Dans bien des cas, le supérieur immédiat est embauché à ce poste avant tout pour ses compétences techniques en lien avec le type de production ou ses compétences de gestion. Les priorités dictées par la haute direction sont la plupart du temps reliées à l’atteinte d’objectifs de productivité, de rentabilité, à la définition d’objectifs stratégiques, d’optimisation de la production, etc.

2 octobre 2013
Élaine Tremblay, Isabelle Gagné et Richard Matte

Le supérieur immédiat doit également s’assurer du respect des règles et des procédures, être un bon motivateur pour son équipe, maintenir un bon climat de travail, agir comme conciliateur lors des conflits, etc. On comprend donc qu’en plus de ses connaissances techniques, le supérieur doit savoir gérer son temps et ses priorités pour atteindre l’ensemble de ses objectifs; mais sa façon de communiquer et son savoir-être sont aussi importants, car il a une grande influence sur le comportement et la perception des travailleurs.  

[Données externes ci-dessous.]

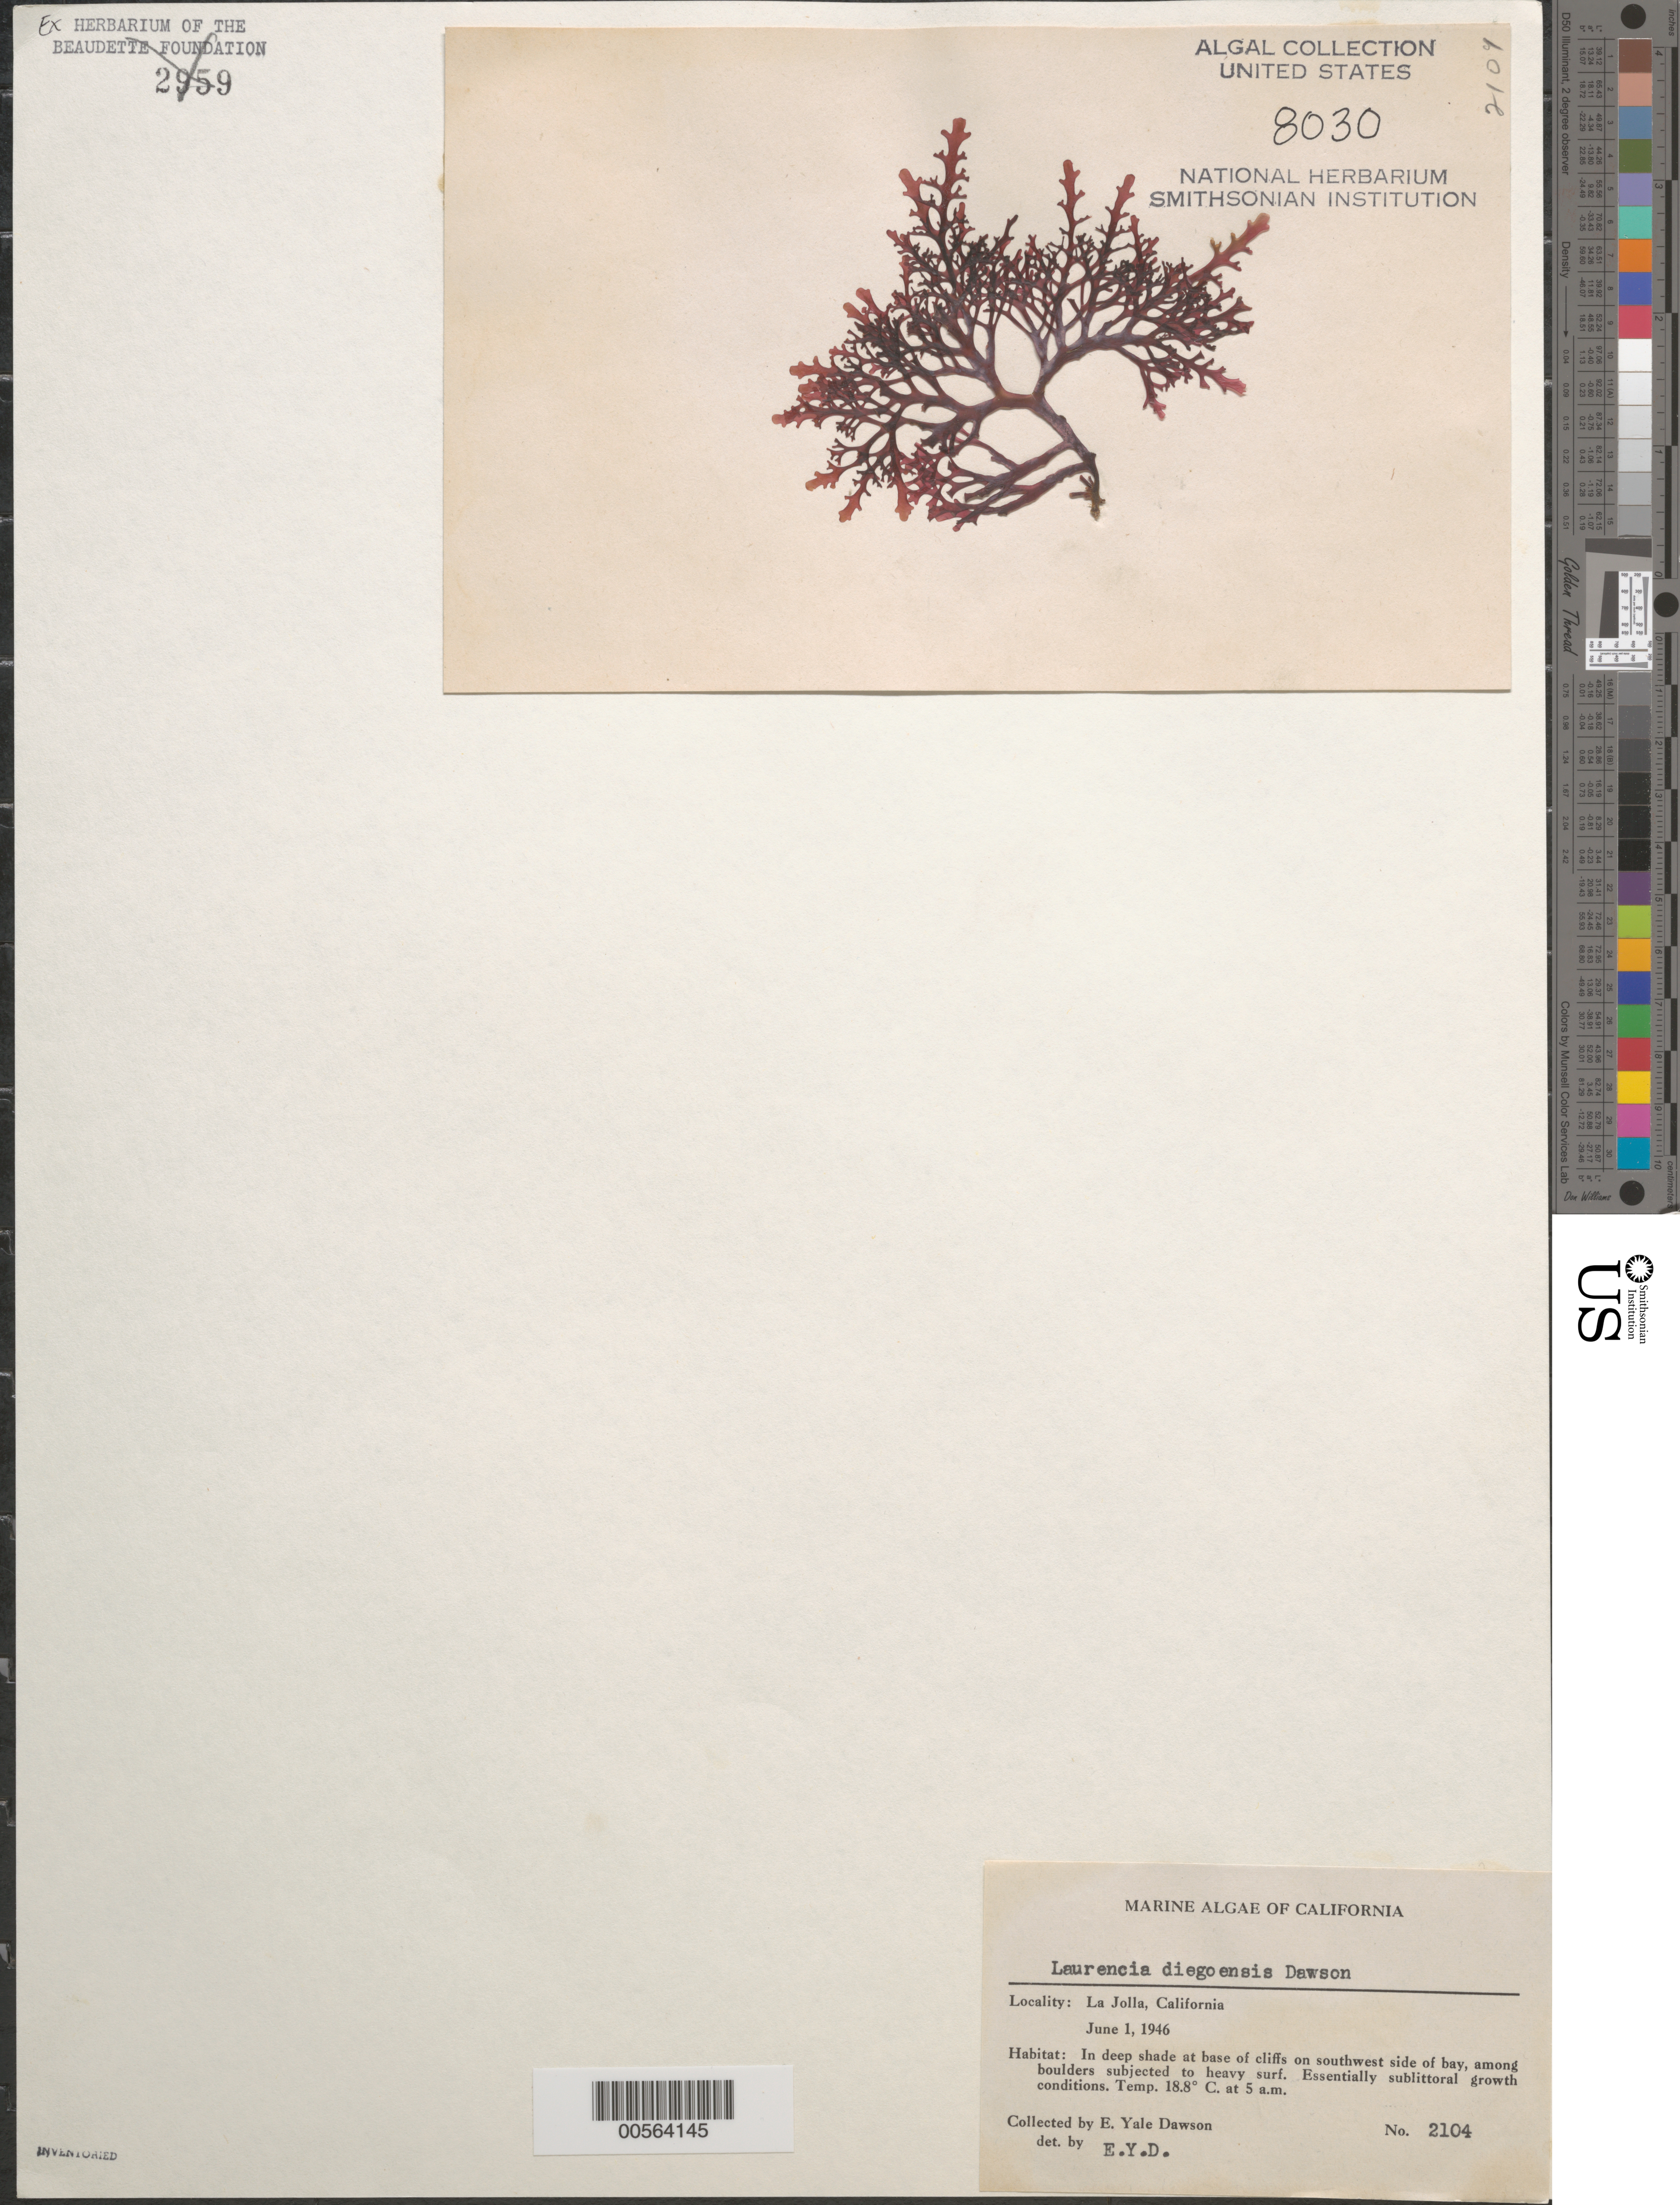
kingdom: Plantae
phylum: Rhodophyta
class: Florideophyceae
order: Ceramiales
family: Rhodomelaceae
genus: Laurencia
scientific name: Laurencia diegoensis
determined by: Dawson, E. Y.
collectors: E. Y. Dawson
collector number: EYD 2104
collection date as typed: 01 Jun 1946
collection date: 1946-06-01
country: United States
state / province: California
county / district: San Diego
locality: La Jolla, southwest La Jolla Bay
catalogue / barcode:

Il est effectivement de plus en plus reconnu que le supérieur immédiat est un acteur clé au sein de l’entreprise en ce qui concerne l’adhésion des travailleurs à la santé et à la sécurité, la prévention des troubles musculo-squelettiques et des troubles de santé mentale ainsi que le succès du processus de réintégration des employés absents du travail.

Une étude de l’Institut de recherche Robert-Sauvé en santé et en sécurité du travail (IRSST) portant sur la participation et l’implication des travailleurs en matière de santé et de sécurité démontre clairement que les relations entre les travailleurs et leur gestionnaire peuvent faciliter ou non leur implication dans l’application des règles et des normes à cet égard. Lorsque les travailleurs estiment que leur relation avec leur supérieur leur permet de parler des problèmes éprouvés au travail, d’être écoutés, respectés et consultés dans l’élaboration des solutions, il y a sans contredit un effet positif sur leurs comportements et leur participation à la santé et à la sécurité. À l’inverse, lorsque la dynamique des relations avec les gestionnaires est difficile, cet effet est négatif.

De même, lorsqu’on recense les différents indicateurs psychosociaux, le soutien de l’organisation et du supérieur est un élément très important inscrit dans plusieurs questionnaires et études portant sur le sujet. On interroge notamment les travailleurs sur la gestion dans l’entreprise, la qualité des relations avec le supérieur immédiat. Les éléments comme la latitude décisionnelle et la communication sont également des facteurs clés qui passent souvent par le supérieur immédiat. Celui-ci a donc un impact direct sur le quotidien des travailleurs et sur la perception qu’ils ont de leur travail, de leurs conditions de travail ou même sur leur motivation à revenir au travail après une absence.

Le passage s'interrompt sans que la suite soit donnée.